The first step for them was just getting the printer working and demonstrating the technology. There’s a huge difference between start ups before and after that point, before you actually get to the printing part, people have a gilded view, lacking full understanding of what’s required for the process, and the current state of the technology, which is not yet quite fully automated. In fact, there’s a long way to go towards full automation.
Rebuild has reached the point where the machine runs but the material needs to be dialed in. To my knowledge they are the only group implementing this technology in Poland, so they are now the leading experts of 3-D printed concrete in Poland. This means all of the trailblazing is up to them. It’s a big responsibility that will be the first step towards increased construction automation in their country, something I believe will be appreciated by many for years to come.
Witold came across this technology at his university where he was reviewing some research on 3d printed concrete technology. By my measure, there are 101 different concrete printer manufactures (the full list is available for automation nation members) obviously, they didn’t all come up with the idea originally. Many of them claim to and I believe it’s possible multiple could be telling the truth 3d printing has been around for a long time so it’s feasible that multiple people, even many people might independently come up with the idea to 3d print houses on their own. I would even venture to argue that it’s a natural consideration which comes to mind when you see a printer in action.
Witold specifically mentions it wasn’t his idea, but when they saw the research paper him and his team immediately saw that there were improvements they could implement for this technology. Knowing they could iterate beyond the current state of the market, they jumped in and have been contributing to improving this technology ever since spearheading the efforts in their country.

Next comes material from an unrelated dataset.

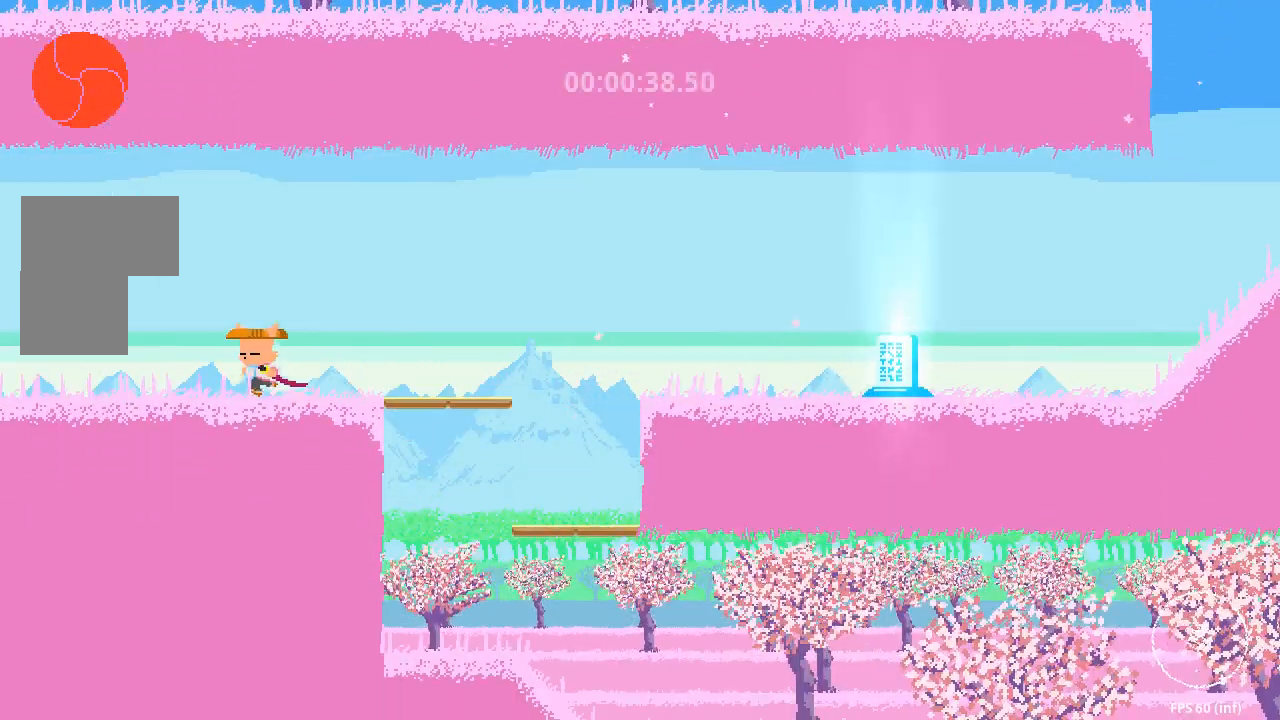
{"buttons": ["DPAD_LEFT"], "events": []}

Concrete isn’t the only thing Rebuild seeks to automate, they also want to automate the reinforcement methods of the concrete. Taking another step towards the ultimate goal of automation. Most 3d printed construction jobs require a minimum of two people, often three or four people.
In Poland start ups like rebuild have access to grant funding to get started. They got their first round of grant funding at $200,000 then an additional round of $1 million converted to US according to Witold.
We talked quite a bit about materials. The rebuild team is specialized in mechanical engineering so that’s one of the reasons materials is tricky, also there is such a limited demand for 3d Print Concrete in Poland. The material is not readily available and quite expensive as well. The material they’re currently using has a three month warranty from the manufacture, and should last around six months, after about a year, it may not be good for use anymore.
It was great learning more about Witlolds experience founding his startup Rebuild in Poland. I can’t wait to see what they will bring to the table in coming years in the industry of construction automation.